Second, since God exalts all that exalts him, he will give praise and honor and glory to our faith. He will say, “Well done, good and faithful servant.” He will give us (as Peter says in 5:4) the “unfading crown of glory” (cf. 1 Cor. 4:5).
When Peter speaks of loving Jesus, he refers to unashamed, extravagant affection for the Son of God. One need not see Jesus in the flesh to experience unbridled passion for him. Rather, we see him in the revelation of God’s Word, and the Spirit quickens in our hearts and souls a passionate affection for him that is undeniable and unquenchable.
Second, such faith involves trusting Jesus. “Believe” in verse 8 means more than giving mental assent to doctrinal truths about Jesus.

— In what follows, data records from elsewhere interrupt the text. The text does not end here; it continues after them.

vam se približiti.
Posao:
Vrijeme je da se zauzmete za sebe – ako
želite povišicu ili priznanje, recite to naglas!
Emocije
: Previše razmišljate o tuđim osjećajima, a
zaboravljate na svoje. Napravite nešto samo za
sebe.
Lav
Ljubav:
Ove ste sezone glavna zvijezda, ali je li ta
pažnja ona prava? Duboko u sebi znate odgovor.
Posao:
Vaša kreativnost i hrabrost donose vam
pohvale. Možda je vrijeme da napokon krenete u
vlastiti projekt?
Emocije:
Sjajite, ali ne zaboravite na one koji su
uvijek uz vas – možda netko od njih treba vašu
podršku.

It certainly includes such assent, but it also requires yielding to him, relying on him moment by moment, entrusting one’s soul to him, and turning to him at all times for strength and encouragement and hope.
Third, this faith includes enjoying Jesus. The end product of a faith that has been purged and purified is a joy that is “inexpressible” and “filled with glory” (v. 8). This is not to say that joy is absent prior to the onset of trials. We are responsible to “rejoice always” (1 Thess. 5:16)—before, during, and after hardship. Peter’s point is simply that the quality and sincerity and fervency of joy are both refined and intensified by trials. Far from being secondary or something to suppress and avoid, joy is described here as that which characterizes Christian experience in its highest and most sanctified form.

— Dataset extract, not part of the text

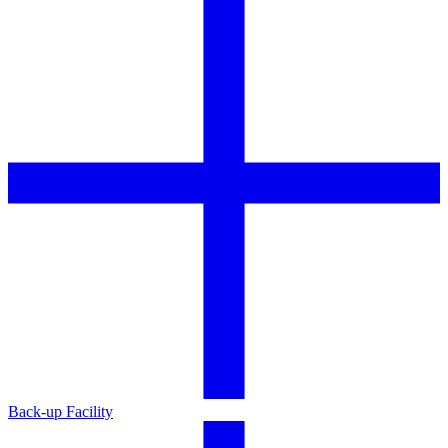
Back-up Facility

Peter describes this joy as inexpressible or unutterable, a joy so profound that it is beyond mere words. It is ineffable, all-consuming, overwhelming, speechless joy! This joy defies all human efforts at understanding or explanation.
This joy is also “filled with glory.” This word evokes images of God’s glory in the OT, of the bright, shining radiance of his presence. The “glory” here may also refer to the glory of the coming age, when our salvation is consummated and we enter into the fullness of our relationship with Christ. But even now, in the present, though we do not see Jesus, we experience something in advance of the great and indescribable glory of that coming day. The future glory has broken into the present and has changed us forever.
The glory of this salvation is revealed yet again in the intense curiosity and interest of the very prophets who foretold its advent. God made it clear to them (note the divine passive: “it was revealed” by God) that in speaking prophetically of what was yet to come, they were serving us, not themselves. Finally, this salvation, far from being some ancient, esoteric, or irrelevant word pointing to something embarrassing, is so marvelous and majestic that even the angels of heaven long to look into and understand it (v. 12). Whereas it may be that Peter is referring to angelic ignorance and thus their curiosity concerning the nature of our salvation, the infinitive “to look” (parakypsai) may instead point to their eagerness for its fulfillment.
1 The most vocal advocate of this view is John H. Elliott, 1 Peter: A New Translation with Introduction and Commentary, AB (New York: Doubleday, 2000).
2 On this theme, see Karen Jobes, Letters to the Church, 288.
3 In addition, sanctification can refer to the ongoing work of the Spirit by which we are changed and conformed to the moral image of Christ (Rom. 8:13; 2 Cor. 3:18; 7:1; 1 Thess. 5:23;
Heb. 12:10,
14) and to that final act of God whereby he makes his people completely holy (Eph. 5:25–27).
1 The phrase “Spirit of Christ” (v.
11) is found elsewhere in the NT in Romans 8:9 (in Acts 16:7 it is “the Spirit of Jesus”; cf.
2 Pet. 1:21).
2 “Divine passive” refers to the use of the passive voice with the implied subject being God.